━━ Выбранный текст ━━
Но мы все так поступаем – подчеркиваем определенные вещи и принижаем значение других, чтобы они соответствовали нашему мировоззрению. Я знаю, что и сам так делаю. Собственно, именно этим я и занимался в этой беседе, когда пытался осмыслить самые важные отношения в моей жизни, которую я вынужден проживать на периферии общества, превращающего секс и гендер во что-то опасное и сложное. Всё становится менее сложным в те моменты, когда вступает в действие Аборигенный закон. Один старик рассказывает вам Историю песчаного варана, подтверждающую старый и непреложный Закон о том, что изнасилование – это тяжкое преступление. Из другой истории вы узнаёте, что, одержав победу, аборигенные воины были обязаны оказать первую помощь своим поверженным врагам. Когда умирает ваша мама, вы и ваш папа не можете стричь волосы и бороду в течение года до тех пор, пока родня матери не разрешит вам это делать. Или, может, вы просто строгаете какие-нибудь очередные палочки thum pup и слушаете, как пожилые объясняют роль мужчины, связанную с заботой. Возможно, это предубеждение – уделять больше внимания Закону, нежели сравнительно недавней волне его нарушений, но мы ищем долгосрочные тенденции и закономерности в этой книге, а не злорадствуем по поводу краткосрочных патологий, возникающих в результате колониального произвола.
━━━
━━ Набор данных ━━
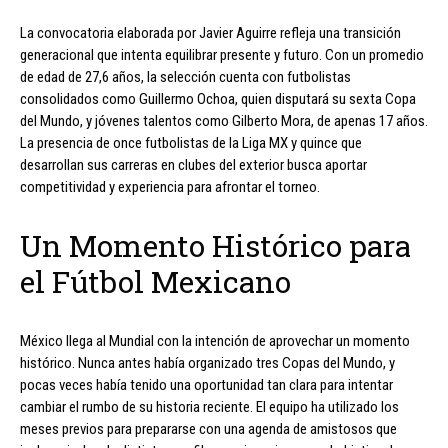
La convocatoria elaborada por Javier Aguirre refleja una transición
generacional que intenta equilibrar presente y futuro. Con un promedio
de edad de 27,6 años, la selección cuenta con futbolistas
consolidados como Guillermo Ochoa, quien disputará su sexta Copa
del Mundo, y jóvenes talentos como Gilberto Mora, de apenas 17 años.
La presencia de once futbolistas de la Liga MX y quince que
desarrollan sus carreras en clubes del exterior busca aportar
competitividad y experiencia para afrontar el torneo.
Un Momento Histórico para
el Fútbol Mexicano
México llega al Mundial con la intención de aprovechar un momento
histórico. Nunca antes había organizado tres Copas del Mundo, y
pocas veces había tenido una oportunidad tan clara para intentar
cambiar el rumbo de su historia reciente. El equipo ha utilizado los
meses previos para prepararse con una agenda de amistosos que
━━━
[Задание 1] Что, согласно отрывку об Аборигенном законе, были обязаны сделать аборигенные воины, одержав победу?
[Задание 2] Подхватите отрывок об Аборигенном законе и продолжите его сразу после последнего предложения.

[Ответ 1] Оказать первую помощь своим поверженным врагам.

[Ответ 2]
Наши системы родства основаны на парах: «дядя – племянник», «бабушка – внучка» и т. д. Знание хранится и передается в рамках этих пар, у которых есть тотемы, объединяющие их и связанные с землей и определенными местами. У матери может быть тотем ястреба-перепелятника, а это значит, что ее тотем – это еще и лесной пожар, потому что ястреб переносит горящие палки, распространяя тем самым огонь в холодное время года. Есть места историй, связанные с этими отношениями и знаниями, и всё это она передает внутри нужной родственной пары соответствующим родственникам.

Точка в центре этого символа – ребенок, а круг, в который она помещена, – мать. Эта родственная пара находится в центре нашего общества. Такой круговой символ – один из старейших в истории человечества, его можно обнаружить на наскальных рисунках по всему миру. Цель всякого устойчивого общества заключается в защите и поддержании этих самых важных отношений. В этом состоит главная роль мужчин как родных и двоюродных братьев, дядьев и дедушек.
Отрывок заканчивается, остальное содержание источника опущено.